Sailor killed in Pearl Harbor attack rests in California

SAN DIEGO – Eighty years after his death in the attack on Pearl Harbor and just months after his remains were finally identified, a California marine has been laid to rest with full military honors.

About fifty people attended the ceremony on Tuesday for Pfc. John Franklin Middleswart at Fort Rosecrans National Cemetery in his hometown of San Diego, the Union-Tribune reported.

The Marines in formal attire fired a three-volley rifle salute. Another Marine sounded “Taps” on a bugle.

“What an incredible miracle to have John with us today,” said Navy Chaplain Robert LeCompte.

Middleswart was 19 when he was killed along with over 400 other Marines and Sailors aboard Battleship Oklahoma in a surprise Japanese attack that led the United States into World War II.

He was identified through mitochondrial DNA, extracted from Middleswart’s bones and compared to DNA from his sister and two of her nephews, the newspaper reported. The family were informed of the game in February.
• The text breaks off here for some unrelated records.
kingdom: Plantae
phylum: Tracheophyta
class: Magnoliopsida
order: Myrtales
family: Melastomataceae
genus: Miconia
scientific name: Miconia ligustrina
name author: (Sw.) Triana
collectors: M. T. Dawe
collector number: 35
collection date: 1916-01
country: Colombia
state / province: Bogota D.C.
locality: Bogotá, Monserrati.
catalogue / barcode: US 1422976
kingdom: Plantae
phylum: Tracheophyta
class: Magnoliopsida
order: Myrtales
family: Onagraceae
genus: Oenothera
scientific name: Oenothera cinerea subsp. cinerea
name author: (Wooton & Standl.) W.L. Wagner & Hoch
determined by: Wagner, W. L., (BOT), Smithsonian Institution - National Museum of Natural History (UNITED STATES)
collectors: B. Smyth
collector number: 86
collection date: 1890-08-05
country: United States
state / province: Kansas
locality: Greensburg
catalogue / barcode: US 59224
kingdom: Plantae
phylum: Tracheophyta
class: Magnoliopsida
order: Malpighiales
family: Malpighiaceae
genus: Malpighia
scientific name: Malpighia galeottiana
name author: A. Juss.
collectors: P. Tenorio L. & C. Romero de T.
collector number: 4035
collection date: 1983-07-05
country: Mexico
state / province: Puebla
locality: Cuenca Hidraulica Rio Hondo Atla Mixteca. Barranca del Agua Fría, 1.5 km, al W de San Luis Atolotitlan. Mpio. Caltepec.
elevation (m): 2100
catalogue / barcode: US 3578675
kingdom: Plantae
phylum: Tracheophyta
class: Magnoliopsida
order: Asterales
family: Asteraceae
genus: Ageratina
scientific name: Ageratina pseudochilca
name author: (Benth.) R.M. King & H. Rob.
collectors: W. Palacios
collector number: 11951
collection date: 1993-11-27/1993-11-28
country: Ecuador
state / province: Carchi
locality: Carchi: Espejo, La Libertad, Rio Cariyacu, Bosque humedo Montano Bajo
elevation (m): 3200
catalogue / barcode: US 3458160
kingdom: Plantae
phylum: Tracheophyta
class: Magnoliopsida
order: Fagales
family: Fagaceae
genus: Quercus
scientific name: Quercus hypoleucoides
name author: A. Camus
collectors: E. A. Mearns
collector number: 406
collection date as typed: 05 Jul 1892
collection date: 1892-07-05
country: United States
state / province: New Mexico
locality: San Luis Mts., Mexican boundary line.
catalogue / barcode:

“It’s the end of a trip,” said James Brown, 80, one of the nephews. “We couldn’t be happier.”

After the attack on Pearl Harbor, Middleswart was officially listed as missing and presumed dead, his remains “unrecoverable”. Her parents received an American flag and a Purple Heart to honor her. But not having a grave with his name on it, not having a place to mourn him, weighed on them the rest of their lives, according to family members.

Her sister, Lauretta Brown, gave her name to one of her sons. Two of her other children, James Brown and Edward Brown, joined the Marines because of their uncle.

“We still hoped that one day they would identify him and bring him home,” said James Brown.

Middleswart’s name is carved on a wall in the Honolulu cemetery where many of those killed in Oklahoma are buried. Soon his name will be added to a rosette, signaling that he is no longer missing, the newspaper reported.